UN inspectors have uncovered fresh evidence of undeclared work on atomic weapons in Iran, according to a report Saturday by the Wall Street Journal.
“Samples taken from two sites during inspections in the fall by the UN’s International Atomic Energy Agency (IAEA) contained traces of radioactive material,” the report said, quoting three diplomats who were briefed on the discovery.
The diplomats had little more to add, saying they had no details of the findings, but added it could indicate that Iran has undertaken work on nuclear weapons based on where the material was found, the Wall Street Journal reported.
One of the sites was reportedly in Abadeh, south of Isfahan. Israel’s Prime Minister Benjamin Netanyahu alleged in September 2019 that the location was the site of a secret nuclear facility. The prime minister also said that Iran had tried to destroy the site and any evidence the grounds had been used to develop nuclear technology or weapons.
The material discovered by the IAEA inspectors last fall was found at sites where Iran had blocked inspections by the IAEA teams for seven months. Requests for comment by the White House and the State Department have elicited no response, according to the Wall Street Journal.
Iran last month notified the IAEA of its intent to increase uranium enrichment to 20 percent, and also to produce uranium metal, a fuel used in atomic weapons.
IAEA: Iran Raised Enriched Uranium Stockpile 5X Over JCPOA Limit
Both steps are violations of the 2015 nuclear agreement signed with world powers known as the JCPOA (Joint Comprehensive Plan of Action) from which the Trump Administration withdrew the United States in 2018, and reimposed sanctions against Tehran.

• [Data excerpts]
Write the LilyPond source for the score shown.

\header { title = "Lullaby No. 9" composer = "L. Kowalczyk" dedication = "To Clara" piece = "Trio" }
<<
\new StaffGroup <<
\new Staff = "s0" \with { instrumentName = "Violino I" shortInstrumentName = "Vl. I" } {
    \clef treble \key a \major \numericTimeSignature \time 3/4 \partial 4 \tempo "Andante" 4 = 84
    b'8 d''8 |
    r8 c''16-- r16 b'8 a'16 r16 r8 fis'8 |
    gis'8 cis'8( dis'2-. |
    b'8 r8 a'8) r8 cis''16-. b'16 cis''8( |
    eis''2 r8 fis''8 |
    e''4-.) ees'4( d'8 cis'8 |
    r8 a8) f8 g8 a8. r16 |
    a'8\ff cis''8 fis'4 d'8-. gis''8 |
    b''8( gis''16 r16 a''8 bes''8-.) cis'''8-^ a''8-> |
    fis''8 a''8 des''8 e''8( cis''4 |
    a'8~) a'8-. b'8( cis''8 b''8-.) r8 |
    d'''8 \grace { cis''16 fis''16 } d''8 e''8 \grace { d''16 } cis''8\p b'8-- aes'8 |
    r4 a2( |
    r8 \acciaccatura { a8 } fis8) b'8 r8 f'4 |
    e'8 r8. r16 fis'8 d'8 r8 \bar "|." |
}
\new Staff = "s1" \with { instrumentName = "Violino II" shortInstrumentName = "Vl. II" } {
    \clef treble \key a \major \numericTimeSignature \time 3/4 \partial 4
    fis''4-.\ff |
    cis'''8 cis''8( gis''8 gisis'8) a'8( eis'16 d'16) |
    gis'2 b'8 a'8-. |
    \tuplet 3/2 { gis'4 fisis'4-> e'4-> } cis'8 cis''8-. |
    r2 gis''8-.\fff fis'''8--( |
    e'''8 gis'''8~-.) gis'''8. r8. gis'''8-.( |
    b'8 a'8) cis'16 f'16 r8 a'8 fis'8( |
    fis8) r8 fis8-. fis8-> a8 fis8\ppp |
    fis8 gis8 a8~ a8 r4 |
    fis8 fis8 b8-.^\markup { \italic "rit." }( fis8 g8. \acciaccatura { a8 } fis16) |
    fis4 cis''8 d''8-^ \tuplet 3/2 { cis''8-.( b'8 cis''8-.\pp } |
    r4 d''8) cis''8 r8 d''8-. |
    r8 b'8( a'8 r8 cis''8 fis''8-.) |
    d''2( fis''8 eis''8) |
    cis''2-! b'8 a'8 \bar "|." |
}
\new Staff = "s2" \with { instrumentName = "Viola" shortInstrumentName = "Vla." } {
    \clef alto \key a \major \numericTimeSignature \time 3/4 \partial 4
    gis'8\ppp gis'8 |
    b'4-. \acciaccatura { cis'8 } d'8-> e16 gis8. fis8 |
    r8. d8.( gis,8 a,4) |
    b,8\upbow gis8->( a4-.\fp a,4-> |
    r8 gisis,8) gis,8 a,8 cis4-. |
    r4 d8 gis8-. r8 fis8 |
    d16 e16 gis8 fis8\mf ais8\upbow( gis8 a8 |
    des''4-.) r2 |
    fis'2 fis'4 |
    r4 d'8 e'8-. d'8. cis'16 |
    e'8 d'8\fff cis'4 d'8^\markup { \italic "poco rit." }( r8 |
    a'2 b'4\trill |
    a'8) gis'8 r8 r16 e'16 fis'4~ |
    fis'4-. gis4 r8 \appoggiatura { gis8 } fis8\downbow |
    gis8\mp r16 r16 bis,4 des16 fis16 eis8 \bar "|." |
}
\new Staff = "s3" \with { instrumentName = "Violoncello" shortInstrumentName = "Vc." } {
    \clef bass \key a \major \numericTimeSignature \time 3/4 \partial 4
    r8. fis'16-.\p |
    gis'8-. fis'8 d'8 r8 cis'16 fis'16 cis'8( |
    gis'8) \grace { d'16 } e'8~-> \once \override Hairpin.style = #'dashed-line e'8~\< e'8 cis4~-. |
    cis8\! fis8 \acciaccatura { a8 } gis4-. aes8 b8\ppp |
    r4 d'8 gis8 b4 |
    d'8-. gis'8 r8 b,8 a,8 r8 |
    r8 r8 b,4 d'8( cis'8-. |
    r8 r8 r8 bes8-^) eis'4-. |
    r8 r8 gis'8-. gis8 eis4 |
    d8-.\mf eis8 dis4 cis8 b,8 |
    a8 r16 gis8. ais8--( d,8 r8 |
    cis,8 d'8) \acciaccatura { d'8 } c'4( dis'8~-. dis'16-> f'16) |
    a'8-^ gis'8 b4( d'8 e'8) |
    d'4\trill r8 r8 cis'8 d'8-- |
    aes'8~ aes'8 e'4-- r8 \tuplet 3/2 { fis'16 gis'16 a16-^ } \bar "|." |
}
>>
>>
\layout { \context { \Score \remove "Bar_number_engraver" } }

• [Complete the following]
1. According to the article on undeclared nuclear work in Iran, for how long had Iran blocked IAEA inspections at the sites where the material was found?
2. List every part of the United States government named in the article on undeclared nuclear work in Iran.

• [Exercise solutions]
1. Seven months.

2. The White House, the State Department, and the Trump Administration.